(Saved data entries)
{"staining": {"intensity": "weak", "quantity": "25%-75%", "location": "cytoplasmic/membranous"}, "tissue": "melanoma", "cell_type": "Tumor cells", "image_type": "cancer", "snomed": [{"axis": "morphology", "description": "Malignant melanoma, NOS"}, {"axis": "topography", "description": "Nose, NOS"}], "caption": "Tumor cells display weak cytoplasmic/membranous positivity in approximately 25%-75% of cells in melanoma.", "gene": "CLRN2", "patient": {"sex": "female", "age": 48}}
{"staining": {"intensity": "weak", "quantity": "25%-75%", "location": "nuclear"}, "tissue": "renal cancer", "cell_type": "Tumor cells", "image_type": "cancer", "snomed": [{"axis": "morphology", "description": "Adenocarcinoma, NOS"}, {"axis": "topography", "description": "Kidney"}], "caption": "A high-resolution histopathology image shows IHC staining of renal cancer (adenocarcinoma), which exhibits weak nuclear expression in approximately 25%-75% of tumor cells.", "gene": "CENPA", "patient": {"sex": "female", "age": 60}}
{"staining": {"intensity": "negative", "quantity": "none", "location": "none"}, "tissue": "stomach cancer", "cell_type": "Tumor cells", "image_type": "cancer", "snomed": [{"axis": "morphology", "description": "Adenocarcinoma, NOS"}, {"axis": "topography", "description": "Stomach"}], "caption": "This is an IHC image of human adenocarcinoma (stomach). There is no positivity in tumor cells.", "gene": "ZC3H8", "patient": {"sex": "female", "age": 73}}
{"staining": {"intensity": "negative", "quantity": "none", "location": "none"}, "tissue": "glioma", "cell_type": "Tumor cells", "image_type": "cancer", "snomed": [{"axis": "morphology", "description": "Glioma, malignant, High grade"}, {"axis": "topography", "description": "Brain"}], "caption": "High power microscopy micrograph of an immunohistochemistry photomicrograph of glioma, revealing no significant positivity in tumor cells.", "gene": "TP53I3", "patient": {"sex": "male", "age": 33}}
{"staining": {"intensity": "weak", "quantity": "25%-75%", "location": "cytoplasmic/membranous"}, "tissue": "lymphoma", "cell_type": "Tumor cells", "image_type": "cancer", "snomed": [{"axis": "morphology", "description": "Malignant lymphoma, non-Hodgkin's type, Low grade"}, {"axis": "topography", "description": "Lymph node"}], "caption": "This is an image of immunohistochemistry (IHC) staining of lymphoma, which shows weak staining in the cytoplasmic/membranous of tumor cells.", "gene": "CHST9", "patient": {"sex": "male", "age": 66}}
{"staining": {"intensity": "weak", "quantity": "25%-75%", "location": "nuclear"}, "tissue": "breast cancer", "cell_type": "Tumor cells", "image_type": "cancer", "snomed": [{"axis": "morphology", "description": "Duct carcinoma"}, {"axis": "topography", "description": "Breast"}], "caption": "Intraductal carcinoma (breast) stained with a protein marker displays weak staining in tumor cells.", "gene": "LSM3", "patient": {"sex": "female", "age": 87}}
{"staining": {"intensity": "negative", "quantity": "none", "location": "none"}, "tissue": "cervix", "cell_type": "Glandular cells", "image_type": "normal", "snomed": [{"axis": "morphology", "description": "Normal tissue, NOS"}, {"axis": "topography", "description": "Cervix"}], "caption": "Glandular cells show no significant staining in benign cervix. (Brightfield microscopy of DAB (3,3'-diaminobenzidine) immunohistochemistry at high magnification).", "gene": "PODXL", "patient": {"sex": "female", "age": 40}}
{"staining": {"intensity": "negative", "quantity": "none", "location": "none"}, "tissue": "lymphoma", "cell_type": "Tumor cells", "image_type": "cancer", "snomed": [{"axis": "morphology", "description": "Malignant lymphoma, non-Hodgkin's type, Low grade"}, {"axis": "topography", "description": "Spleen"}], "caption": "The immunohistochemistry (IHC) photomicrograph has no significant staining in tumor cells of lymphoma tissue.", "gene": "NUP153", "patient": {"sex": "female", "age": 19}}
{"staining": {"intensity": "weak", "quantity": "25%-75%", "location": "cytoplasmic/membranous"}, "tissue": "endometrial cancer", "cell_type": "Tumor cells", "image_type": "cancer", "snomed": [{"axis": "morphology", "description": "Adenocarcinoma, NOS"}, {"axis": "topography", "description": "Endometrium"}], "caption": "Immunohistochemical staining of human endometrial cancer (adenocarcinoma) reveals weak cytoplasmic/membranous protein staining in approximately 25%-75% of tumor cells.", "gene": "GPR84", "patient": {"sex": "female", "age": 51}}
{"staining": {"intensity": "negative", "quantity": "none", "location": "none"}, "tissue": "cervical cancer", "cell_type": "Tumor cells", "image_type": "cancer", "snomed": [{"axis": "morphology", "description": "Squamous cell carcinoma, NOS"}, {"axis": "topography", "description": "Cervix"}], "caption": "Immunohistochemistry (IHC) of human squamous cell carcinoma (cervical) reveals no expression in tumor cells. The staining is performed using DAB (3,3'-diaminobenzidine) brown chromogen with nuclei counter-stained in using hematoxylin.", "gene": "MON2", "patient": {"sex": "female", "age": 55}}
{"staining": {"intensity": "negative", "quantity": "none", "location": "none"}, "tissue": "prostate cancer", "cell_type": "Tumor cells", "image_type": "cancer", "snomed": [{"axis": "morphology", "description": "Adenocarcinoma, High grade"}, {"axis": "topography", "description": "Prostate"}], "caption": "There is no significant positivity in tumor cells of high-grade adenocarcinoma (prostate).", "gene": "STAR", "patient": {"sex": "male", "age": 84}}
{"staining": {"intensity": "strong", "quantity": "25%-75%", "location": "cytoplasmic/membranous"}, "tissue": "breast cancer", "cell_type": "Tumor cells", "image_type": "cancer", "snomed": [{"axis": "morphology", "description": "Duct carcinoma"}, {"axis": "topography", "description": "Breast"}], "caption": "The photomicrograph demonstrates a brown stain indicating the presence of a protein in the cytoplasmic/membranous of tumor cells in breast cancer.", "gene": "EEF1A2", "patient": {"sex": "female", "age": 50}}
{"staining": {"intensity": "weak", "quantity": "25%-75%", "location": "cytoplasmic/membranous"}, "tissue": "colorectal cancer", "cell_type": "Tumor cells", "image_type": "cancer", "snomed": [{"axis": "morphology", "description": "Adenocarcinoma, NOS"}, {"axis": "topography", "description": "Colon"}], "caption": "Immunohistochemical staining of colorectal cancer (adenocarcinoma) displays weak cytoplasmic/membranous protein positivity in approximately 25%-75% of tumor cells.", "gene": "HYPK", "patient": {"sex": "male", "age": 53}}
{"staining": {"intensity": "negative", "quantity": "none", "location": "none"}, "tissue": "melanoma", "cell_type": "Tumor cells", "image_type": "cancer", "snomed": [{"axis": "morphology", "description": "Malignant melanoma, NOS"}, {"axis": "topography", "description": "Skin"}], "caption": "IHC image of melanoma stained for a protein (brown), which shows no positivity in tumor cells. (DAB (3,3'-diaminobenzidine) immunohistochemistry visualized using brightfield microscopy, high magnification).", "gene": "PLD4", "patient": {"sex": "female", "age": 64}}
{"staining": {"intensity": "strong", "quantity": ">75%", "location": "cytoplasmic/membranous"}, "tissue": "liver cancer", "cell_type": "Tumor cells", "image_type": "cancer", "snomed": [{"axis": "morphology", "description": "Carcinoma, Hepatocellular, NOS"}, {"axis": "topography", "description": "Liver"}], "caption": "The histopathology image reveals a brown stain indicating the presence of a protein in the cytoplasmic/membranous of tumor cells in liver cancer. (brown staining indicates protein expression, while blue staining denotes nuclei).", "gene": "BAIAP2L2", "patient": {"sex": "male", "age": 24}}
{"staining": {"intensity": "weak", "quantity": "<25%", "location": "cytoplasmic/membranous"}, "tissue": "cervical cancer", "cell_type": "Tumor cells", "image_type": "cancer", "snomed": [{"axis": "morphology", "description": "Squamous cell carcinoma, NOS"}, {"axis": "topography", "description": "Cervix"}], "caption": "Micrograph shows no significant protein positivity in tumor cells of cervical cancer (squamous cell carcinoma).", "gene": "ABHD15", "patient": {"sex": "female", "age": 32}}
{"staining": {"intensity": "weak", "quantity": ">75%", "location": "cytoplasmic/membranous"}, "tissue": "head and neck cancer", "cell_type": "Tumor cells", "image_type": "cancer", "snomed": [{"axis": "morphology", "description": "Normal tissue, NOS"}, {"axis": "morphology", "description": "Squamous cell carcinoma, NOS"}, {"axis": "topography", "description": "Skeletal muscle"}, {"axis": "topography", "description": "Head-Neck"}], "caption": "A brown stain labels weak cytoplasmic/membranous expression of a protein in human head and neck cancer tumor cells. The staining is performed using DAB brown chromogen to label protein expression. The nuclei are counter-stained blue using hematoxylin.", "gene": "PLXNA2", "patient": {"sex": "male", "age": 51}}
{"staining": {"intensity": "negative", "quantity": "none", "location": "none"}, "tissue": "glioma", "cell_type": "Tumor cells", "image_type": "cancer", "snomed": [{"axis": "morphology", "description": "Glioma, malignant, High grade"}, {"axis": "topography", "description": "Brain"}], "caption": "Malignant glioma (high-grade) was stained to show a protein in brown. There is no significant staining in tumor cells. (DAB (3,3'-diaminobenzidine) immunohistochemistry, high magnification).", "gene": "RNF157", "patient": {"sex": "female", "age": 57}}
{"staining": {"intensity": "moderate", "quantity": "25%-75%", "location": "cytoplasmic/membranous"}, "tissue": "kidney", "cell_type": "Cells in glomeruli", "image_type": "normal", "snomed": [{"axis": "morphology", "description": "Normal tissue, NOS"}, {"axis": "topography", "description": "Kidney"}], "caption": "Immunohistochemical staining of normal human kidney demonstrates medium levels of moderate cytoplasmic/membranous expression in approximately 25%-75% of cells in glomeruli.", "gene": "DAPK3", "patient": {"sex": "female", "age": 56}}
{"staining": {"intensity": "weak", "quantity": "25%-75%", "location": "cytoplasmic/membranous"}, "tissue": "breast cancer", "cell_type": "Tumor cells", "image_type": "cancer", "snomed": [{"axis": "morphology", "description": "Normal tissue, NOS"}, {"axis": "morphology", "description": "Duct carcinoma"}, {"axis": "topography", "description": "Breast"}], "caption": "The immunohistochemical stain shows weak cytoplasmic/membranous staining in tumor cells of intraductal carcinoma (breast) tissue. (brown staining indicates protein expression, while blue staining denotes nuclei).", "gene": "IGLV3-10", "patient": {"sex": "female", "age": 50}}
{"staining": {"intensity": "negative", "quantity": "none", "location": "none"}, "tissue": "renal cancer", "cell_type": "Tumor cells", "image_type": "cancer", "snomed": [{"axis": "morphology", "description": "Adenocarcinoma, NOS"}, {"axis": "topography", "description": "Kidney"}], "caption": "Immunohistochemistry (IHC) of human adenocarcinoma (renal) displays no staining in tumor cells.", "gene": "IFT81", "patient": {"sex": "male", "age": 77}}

> **Activity**
Using the entries above, output exactly the lines between the line holding "shows no significant" and the line holding "brown stain labels", end lines included, and nothing more.

> **Expected output**
{"staining": {"intensity": "weak", "quantity": "<25%", "location": "cytoplasmic/membranous"}, "tissue": "cervical cancer", "cell_type": "Tumor cells", "image_type": "cancer", "snomed": [{"axis": "morphology", "description": "Squamous cell carcinoma, NOS"}, {"axis": "topography", "description": "Cervix"}], "caption": "Micrograph shows no significant protein positivity in tumor cells of cervical cancer (squamous cell carcinoma).", "gene": "ABHD15", "patient": {"sex": "female", "age": 32}}
{"staining": {"intensity": "weak", "quantity": ">75%", "location": "cytoplasmic/membranous"}, "tissue": "head and neck cancer", "cell_type": "Tumor cells", "image_type": "cancer", "snomed": [{"axis": "morphology", "description": "Normal tissue, NOS"}, {"axis": "morphology", "description": "Squamous cell carcinoma, NOS"}, {"axis": "topography", "description": "Skeletal muscle"}, {"axis": "topography", "description": "Head-Neck"}], "caption": "A brown stain labels weak cytoplasmic/membranous expression of a protein in human head and neck cancer tumor cells. The staining is performed using DAB brown chromogen to label protein expression. The nuclei are counter-stained blue using hematoxylin.", "gene": "PLXNA2", "patient": {"sex": "male", "age": 51}}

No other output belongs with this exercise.